## DATA TO PROCESS
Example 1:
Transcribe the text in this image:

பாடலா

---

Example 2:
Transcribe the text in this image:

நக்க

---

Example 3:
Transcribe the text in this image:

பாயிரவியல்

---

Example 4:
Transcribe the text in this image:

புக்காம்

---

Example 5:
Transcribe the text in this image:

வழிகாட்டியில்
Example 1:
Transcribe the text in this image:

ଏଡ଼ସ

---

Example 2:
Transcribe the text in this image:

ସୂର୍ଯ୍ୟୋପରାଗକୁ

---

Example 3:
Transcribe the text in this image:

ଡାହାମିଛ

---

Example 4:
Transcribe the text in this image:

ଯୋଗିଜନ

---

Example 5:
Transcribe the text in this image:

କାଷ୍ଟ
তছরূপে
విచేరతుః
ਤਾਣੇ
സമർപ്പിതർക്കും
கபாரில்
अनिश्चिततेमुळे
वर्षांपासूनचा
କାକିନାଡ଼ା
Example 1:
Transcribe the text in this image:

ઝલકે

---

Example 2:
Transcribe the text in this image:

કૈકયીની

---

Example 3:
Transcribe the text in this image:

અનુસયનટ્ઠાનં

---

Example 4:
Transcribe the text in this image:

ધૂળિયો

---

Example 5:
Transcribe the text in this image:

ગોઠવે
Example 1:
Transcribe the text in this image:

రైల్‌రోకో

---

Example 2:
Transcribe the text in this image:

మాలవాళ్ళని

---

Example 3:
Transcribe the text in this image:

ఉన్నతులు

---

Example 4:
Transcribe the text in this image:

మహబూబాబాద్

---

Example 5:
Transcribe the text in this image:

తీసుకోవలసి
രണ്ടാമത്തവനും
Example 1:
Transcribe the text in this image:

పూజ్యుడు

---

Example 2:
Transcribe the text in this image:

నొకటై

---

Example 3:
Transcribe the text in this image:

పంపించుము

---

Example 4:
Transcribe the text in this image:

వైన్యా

## SHORT TASK
Convert every line of the records above into a numbered list, one line per item, and drop the blank lines.

## EXPECTED OUTPUT
1. Example 1:
2. Transcribe the text in this image:
3. பாடலா
4. ---
5. Example 2:
6. Transcribe the text in this image:
7. நக்க
8. ---
9. Example 3:
10. Transcribe the text in this image:
11. பாயிரவியல்
12. ---
13. Example 4:
14. Transcribe the text in this image:
15. புக்காம்
16. ---
17. Example 5:
18. Transcribe the text in this image:
19. வழிகாட்டியில்
20. Example 1:
21. Transcribe the text in this image:
22. ଏଡ଼ସ
23. ---
24. Example 2:
25. Transcribe the text in this image:
26. ସୂର୍ଯ୍ୟୋପରାଗକୁ
27. ---
28. Example 3:
29. Transcribe the text in this image:
30. ଡାହାମିଛ
31. ---
32. Example 4:
33. Transcribe the text in this image:
34. ଯୋଗିଜନ
35. ---
36. Example 5:
37. Transcribe the text in this image:
38. କାଷ୍ଟ
39. তছরূপে
40. విచేరతుః
41. ਤਾਣੇ
42. സമർപ്പിതർക്കും
43. கபாரில்
44. अनिश्चिततेमुळे
45. वर्षांपासूनचा
46. କାକିନାଡ଼ା
47. Example 1:
48. Transcribe the text in this image:
49. ઝલકે
50. ---
51. Example 2:
52. Transcribe the text in this image:
53. કૈકયીની
54. ---
55. Example 3:
56. Transcribe the text in this image:
57. અનુસયનટ્ઠાનં
58. ---
59. Example 4:
60. Transcribe the text in this image:
61. ધૂળિયો
62. ---
63. Example 5:
64. Transcribe the text in this image:
65. ગોઠવે
66. Example 1:
67. Transcribe the text in this image:
68. రైల్‌రోకో
69. ---
70. Example 2:
71. Transcribe the text in this image:
72. మాలవాళ్ళని
73. ---
74. Example 3:
75. Transcribe the text in this image:
76. ఉన్నతులు
77. ---
78. Example 4:
79. Transcribe the text in this image:
80. మహబూబాబాద్
81. ---
82. Example 5:
83. Transcribe the text in this image:
84. తీసుకోవలసి
85. രണ്ടാമത്തവനും
86. Example 1:
87. Transcribe the text in this image:
88. పూజ్యుడు
89. ---
90. Example 2:
91. Transcribe the text in this image:
92. నొకటై
93. ---
94. Example 3:
95. Transcribe the text in this image:
96. పంపించుము
97. ---
98. Example 4:
99. Transcribe the text in this image:
100. వైన్యా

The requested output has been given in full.